TASK -
For the data below, report the number of lines that contain the string "Feed" and nothing else.

RECORDED DATA -

++++

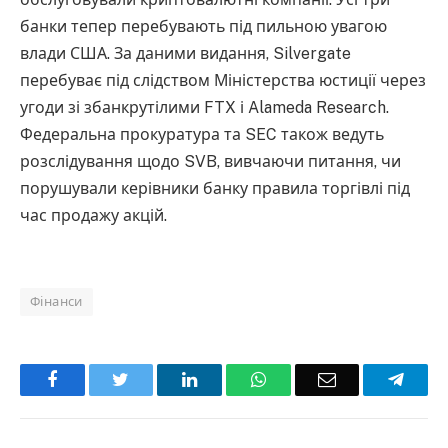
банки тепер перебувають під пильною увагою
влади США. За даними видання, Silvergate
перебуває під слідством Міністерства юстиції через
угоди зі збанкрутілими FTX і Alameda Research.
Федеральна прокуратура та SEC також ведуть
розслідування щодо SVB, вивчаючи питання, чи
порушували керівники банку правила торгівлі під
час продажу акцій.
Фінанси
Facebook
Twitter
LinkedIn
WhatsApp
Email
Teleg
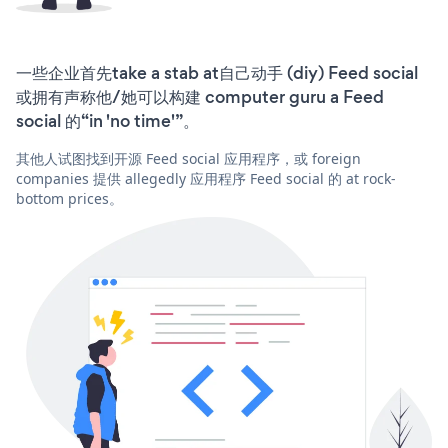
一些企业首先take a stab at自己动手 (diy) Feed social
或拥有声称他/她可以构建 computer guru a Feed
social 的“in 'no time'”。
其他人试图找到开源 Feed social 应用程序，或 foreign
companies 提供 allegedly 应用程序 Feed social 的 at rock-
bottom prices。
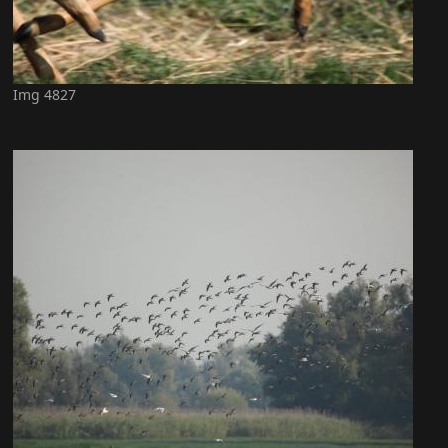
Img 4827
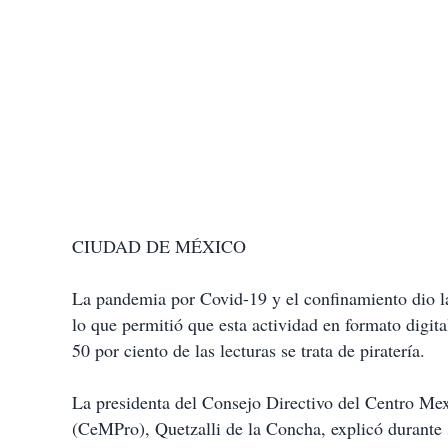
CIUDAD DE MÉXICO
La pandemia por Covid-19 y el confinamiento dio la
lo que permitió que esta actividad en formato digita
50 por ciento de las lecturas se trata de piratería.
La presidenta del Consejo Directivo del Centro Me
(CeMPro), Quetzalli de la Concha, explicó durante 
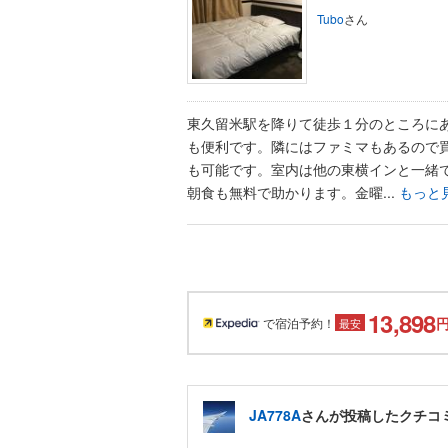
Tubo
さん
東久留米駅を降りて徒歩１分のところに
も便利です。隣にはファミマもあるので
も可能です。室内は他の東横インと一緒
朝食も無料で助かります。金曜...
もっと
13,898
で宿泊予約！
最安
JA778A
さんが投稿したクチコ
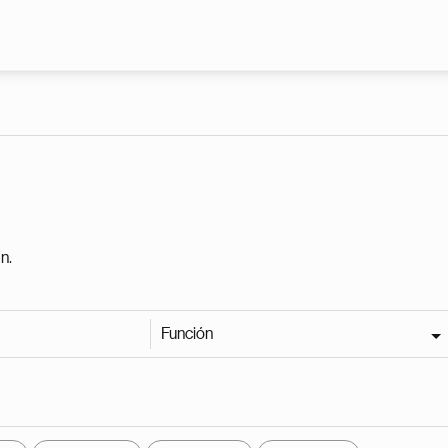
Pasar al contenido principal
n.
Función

++++

RESPONSE TO THIS EXERCISE -
4